--- START Text provided ---

Paul Krugman: Clinging to a Stereotype

Paul Krugman looks at the economics, sociology, and political science in Barack Obama's recent statements:

Clinging to a Stereotype, by Paul Krugman, Commentary, NY Times: Will Barack Obama’s now famous “bitter” quote turn out to have been a big deal politically? Frankly, I have no idea. But here’s a different question: was Mr. Obama right?

Mr. Obama’s comments combined assertions about economics, sociology and voting behavior. In each case, his assertion was mostly if not entirely wrong.

Start with the economics. Mr. Obama: “You go into these small towns ... in the Midwest, the jobs have been gone now for 25 years and nothing’s replaced them. And they fell through the Clinton administration, and the Bush administration.”

There are, indeed, towns where the mill closed during the 1980s and nothing has replaced it. But..., the Clinton years were very good for working Americans in the Midwest, where real median household income soared before crashing after 2000. (...see the numbers at my blog.)

We can argue about how much credit Bill Clinton deserves... But if I were a Democratic Party elder, I’d urge Mr. Obama to stop blurring the distinction between Clinton-era prosperity and Bush-era economic distress.

Next, the sociology: “And it’s not surprising then that they get bitter, they cling to guns or religion or antipathy toward people who aren’t like them.”

The crucial word here isn’t “bitter,” it’s “cling.” Does economic hardship drive people to seek solace in firearms, God and xenophobia?

It’s true that people in poor states are more likely to attend church regularly... But this result largely reflects ... that southern states are both church-going and poor... Furthermore, within poor states, people with low incomes are actually less likely to attend church... Over all, none of this suggests that people turn to God out of economic frustration.

Finally, Mr. Obama, in later clarifying remarks, declared that the people he’s talking about “don’t vote on economic issues,” and are motivated instead by things like guns and gay marriage.

That’s a political theory made famous by Thomas Frank’s “What’s the Matter With Kansas?” According to this theory, “values” issues lead working-class Americans to act against their own interests by voting Republican...

I was impressed by Mr. Frank’s book when it came out. But ... Larry Bartels ... convinced me that Mr. Frank was mostly wrong...

--- END Text provided ---

Short problem 1:
Locate every line in the records below that contains the string "kern", and copy each of those lines.

--- START Available data ---

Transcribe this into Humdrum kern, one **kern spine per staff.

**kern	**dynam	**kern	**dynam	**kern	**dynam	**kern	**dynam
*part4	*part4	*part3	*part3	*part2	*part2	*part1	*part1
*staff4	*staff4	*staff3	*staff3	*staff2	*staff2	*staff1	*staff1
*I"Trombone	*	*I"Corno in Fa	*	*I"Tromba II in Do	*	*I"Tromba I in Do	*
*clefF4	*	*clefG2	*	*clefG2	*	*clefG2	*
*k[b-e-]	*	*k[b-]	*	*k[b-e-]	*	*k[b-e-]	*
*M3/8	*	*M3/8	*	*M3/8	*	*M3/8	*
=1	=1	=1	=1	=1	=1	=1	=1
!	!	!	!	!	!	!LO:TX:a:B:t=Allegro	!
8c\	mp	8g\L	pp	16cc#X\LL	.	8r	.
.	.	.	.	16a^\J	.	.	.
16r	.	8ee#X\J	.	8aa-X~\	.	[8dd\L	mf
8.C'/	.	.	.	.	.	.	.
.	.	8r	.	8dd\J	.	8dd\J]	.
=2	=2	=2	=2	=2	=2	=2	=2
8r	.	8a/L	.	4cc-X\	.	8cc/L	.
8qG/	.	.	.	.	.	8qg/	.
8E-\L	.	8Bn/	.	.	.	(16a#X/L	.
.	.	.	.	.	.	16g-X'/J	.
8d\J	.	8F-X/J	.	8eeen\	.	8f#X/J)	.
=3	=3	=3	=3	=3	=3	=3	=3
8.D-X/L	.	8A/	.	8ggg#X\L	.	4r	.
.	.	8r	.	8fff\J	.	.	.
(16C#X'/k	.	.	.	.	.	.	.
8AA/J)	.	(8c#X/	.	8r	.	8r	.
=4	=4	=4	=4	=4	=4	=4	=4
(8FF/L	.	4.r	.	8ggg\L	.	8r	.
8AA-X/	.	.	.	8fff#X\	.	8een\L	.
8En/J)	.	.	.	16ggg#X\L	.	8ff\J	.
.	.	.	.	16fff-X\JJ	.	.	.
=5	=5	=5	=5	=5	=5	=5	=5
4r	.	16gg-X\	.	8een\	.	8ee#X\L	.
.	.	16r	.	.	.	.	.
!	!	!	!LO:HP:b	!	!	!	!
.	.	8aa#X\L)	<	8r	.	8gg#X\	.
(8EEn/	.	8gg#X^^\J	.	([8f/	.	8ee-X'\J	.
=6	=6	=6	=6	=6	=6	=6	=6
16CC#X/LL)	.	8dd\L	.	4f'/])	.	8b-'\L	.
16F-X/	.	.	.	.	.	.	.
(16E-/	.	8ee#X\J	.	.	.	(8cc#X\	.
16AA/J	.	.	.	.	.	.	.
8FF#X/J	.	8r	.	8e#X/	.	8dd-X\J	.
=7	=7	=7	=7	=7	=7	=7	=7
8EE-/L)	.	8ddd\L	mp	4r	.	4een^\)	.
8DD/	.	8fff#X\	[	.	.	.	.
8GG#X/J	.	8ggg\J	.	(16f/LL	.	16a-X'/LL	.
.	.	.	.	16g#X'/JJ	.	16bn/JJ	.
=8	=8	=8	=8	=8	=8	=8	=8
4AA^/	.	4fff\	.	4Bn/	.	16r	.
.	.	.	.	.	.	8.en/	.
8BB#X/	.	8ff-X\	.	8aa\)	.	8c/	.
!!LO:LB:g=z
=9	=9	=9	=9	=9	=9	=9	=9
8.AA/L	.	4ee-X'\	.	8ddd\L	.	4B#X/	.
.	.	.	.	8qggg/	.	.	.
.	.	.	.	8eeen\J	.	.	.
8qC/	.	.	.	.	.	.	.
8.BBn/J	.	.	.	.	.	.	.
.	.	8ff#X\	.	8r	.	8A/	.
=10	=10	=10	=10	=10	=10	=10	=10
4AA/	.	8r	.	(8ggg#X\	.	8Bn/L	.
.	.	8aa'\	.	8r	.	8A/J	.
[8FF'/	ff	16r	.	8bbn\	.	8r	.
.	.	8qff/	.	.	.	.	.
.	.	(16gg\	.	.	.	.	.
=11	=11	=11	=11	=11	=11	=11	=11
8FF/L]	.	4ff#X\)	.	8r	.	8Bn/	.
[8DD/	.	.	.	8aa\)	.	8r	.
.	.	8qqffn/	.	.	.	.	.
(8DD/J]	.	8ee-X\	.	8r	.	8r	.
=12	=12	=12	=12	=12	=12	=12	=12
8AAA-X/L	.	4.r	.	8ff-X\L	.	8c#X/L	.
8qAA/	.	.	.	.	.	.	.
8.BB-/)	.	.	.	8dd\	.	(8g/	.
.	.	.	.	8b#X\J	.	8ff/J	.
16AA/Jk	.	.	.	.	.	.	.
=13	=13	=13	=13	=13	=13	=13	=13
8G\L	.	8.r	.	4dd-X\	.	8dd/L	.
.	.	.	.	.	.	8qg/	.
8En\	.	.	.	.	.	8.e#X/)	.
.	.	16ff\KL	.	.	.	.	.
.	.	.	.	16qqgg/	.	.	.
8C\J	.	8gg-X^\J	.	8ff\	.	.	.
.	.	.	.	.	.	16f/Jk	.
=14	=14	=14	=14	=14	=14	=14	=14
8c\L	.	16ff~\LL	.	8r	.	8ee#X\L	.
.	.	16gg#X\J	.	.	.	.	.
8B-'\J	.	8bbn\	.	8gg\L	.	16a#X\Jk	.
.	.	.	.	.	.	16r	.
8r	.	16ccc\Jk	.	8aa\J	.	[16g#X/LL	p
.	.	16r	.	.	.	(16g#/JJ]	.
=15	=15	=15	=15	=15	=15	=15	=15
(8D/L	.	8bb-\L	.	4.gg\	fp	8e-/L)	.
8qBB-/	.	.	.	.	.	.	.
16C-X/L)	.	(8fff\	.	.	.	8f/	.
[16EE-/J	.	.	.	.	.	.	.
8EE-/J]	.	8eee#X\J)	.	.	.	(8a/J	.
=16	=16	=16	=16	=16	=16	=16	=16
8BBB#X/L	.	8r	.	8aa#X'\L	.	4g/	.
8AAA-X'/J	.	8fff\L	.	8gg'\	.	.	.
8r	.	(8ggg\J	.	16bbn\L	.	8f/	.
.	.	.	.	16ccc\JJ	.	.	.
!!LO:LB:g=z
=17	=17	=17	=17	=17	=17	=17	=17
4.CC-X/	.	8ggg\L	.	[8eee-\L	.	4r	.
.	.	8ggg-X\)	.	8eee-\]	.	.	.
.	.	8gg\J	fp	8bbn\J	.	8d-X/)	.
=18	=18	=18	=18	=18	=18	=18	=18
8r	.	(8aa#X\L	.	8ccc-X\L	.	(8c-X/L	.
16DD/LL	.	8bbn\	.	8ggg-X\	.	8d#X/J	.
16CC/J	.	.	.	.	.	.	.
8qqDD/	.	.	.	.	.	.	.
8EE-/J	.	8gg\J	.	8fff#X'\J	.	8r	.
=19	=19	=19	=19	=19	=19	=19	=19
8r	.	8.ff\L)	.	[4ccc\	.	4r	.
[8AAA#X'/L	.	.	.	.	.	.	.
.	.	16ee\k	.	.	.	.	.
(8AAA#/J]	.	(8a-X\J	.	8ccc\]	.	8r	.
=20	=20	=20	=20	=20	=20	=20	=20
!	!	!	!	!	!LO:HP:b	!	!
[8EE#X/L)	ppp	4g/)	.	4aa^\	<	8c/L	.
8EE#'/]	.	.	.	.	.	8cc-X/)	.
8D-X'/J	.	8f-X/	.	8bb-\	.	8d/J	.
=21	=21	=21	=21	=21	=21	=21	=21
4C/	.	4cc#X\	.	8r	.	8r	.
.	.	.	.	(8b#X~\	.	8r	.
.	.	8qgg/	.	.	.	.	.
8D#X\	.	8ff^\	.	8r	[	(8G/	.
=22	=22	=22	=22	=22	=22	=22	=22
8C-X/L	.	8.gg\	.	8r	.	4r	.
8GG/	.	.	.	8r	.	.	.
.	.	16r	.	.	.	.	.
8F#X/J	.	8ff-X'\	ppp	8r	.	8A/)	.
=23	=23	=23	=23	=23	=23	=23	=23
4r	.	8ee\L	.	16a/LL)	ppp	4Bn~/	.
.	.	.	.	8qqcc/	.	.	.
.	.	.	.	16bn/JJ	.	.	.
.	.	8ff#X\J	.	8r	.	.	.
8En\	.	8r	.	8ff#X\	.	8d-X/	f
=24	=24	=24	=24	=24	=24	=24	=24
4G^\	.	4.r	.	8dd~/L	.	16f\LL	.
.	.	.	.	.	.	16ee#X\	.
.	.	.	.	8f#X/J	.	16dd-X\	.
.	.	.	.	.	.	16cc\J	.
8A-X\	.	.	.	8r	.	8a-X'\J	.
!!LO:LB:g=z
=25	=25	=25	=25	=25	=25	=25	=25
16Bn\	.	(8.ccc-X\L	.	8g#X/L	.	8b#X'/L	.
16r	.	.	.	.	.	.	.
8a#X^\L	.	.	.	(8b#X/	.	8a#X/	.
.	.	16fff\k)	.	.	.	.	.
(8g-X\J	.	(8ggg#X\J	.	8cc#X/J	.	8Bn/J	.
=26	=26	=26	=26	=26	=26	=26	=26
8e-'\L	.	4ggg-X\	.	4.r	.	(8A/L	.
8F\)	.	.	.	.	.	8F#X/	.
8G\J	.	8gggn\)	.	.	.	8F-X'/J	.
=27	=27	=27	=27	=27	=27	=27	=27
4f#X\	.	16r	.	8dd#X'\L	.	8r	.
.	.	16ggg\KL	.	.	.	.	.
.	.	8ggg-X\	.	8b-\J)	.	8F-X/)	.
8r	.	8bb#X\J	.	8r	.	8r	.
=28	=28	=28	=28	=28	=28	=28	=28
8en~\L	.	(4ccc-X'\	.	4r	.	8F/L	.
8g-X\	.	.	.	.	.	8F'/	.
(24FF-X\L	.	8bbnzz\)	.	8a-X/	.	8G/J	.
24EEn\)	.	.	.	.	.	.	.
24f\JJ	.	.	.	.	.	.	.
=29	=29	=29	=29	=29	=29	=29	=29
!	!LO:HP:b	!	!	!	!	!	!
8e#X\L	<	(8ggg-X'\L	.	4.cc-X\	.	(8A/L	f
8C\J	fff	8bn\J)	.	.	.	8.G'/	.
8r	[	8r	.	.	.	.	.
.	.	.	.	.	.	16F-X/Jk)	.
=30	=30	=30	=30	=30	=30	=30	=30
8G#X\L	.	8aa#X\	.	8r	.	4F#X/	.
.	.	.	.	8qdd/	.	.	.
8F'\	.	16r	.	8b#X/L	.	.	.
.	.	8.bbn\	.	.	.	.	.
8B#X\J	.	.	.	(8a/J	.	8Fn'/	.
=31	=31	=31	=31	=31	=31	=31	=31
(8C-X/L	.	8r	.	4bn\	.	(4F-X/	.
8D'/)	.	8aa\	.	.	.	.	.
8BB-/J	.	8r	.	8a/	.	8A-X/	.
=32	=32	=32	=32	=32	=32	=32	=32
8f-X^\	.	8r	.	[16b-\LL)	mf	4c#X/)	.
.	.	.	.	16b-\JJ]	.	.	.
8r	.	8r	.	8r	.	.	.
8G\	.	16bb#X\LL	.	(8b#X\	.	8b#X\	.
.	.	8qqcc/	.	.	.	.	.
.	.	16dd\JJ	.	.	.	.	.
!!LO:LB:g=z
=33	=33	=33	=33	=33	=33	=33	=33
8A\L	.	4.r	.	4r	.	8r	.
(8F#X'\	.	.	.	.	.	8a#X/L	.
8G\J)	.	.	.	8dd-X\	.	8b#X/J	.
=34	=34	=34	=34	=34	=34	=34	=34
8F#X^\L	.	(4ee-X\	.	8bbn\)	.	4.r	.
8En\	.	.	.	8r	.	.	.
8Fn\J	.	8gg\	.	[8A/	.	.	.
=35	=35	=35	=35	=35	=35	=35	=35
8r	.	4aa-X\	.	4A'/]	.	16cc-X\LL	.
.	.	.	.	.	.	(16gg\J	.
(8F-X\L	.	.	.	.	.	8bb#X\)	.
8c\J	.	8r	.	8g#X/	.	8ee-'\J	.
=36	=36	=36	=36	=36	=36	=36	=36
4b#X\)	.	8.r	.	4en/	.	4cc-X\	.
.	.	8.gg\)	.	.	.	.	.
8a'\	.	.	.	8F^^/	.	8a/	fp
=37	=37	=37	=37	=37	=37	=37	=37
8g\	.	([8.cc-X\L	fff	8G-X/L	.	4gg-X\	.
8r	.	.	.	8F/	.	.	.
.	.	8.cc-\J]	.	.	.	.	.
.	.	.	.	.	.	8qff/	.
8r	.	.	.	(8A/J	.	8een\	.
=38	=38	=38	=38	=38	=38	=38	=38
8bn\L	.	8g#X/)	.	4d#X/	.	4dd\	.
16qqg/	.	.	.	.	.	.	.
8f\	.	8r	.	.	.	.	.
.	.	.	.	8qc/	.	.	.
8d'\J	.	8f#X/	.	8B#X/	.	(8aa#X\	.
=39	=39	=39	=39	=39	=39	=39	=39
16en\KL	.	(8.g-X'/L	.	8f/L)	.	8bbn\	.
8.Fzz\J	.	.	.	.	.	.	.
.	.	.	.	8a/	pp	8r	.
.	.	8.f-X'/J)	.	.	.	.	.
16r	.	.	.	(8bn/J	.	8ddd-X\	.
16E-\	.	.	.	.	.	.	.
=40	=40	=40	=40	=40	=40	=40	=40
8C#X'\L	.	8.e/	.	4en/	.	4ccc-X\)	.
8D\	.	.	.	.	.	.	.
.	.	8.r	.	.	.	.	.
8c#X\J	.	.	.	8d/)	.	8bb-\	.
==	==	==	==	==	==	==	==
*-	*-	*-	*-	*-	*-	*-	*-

--- END Available data ---

Short problem 2:
Using the Krugman column above, decide whether each statement agrees with it. Answer yes or no and quote the deciding words. (a) Krugman says the Clinton years were bad for working Americans in the Midwest. (b) Krugman calls "cling" the crucial word in the sociology quote. (c) Within poor states, people with low incomes are more likely to attend church.

Final answer 1:
Transcribe this into Humdrum kern, one **kern spine per staff.
**kern	**dynam	**kern	**dynam	**kern	**dynam	**kern	**dynam

Final answer 2:
(a) No: "the Clinton years were very good for working Americans in the Midwest"
(b) Yes: "The crucial word here isn’t “bitter,” it’s “cling.”"
(c) No: "within poor states, people with low incomes are actually less likely to attend church"